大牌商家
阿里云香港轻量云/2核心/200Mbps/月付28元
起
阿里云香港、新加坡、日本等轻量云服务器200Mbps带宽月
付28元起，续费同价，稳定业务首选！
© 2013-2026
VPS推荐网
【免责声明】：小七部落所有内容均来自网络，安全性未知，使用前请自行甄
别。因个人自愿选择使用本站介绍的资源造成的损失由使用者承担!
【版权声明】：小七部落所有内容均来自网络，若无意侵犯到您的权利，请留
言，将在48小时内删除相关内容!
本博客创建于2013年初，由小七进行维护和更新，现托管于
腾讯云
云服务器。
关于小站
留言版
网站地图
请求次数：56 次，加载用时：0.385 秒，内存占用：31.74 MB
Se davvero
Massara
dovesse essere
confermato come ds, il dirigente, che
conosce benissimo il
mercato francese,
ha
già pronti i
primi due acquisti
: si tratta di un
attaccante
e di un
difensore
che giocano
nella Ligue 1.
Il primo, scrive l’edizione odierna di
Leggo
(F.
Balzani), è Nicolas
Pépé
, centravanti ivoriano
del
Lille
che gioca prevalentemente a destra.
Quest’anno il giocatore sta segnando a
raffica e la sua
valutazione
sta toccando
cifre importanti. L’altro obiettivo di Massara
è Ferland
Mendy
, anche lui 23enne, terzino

━━━━━━

* **Exercise aim**
Please copy out all of the data above line for line, keeping every character as it appears.

* **Response for this exercise**
大牌商家
阿里云香港轻量云/2核心/200Mbps/月付28元
起
阿里云香港、新加坡、日本等轻量云服务器200Mbps带宽月
付28元起，续费同价，稳定业务首选！
© 2013-2026
VPS推荐网
【免责声明】：小七部落所有内容均来自网络，安全性未知，使用前请自行甄
别。因个人自愿选择使用本站介绍的资源造成的损失由使用者承担!
【版权声明】：小七部落所有内容均来自网络，若无意侵犯到您的权利，请留
言，将在48小时内删除相关内容!
本博客创建于2013年初，由小七进行维护和更新，现托管于
腾讯云
云服务器。
关于小站
留言版
网站地图
请求次数：56 次，加载用时：0.385 秒，内存占用：31.74 MB
Se davvero
Massara
dovesse essere
confermato come ds, il dirigente, che
conosce benissimo il
mercato francese,
ha
già pronti i
primi due acquisti
: si tratta di un
attaccante
e di un
difensore
che giocano
nella Ligue 1.
Il primo, scrive l’edizione odierna di
Leggo
(F.
Balzani), è Nicolas
Pépé
, centravanti ivoriano
del
Lille
che gioca prevalentemente a destra.
Quest’anno il giocatore sta segnando a
raffica e la sua
valutazione
sta toccando
cifre importanti. L’altro obiettivo di Massara
è Ferland
Mendy
, anche lui 23enne, terzino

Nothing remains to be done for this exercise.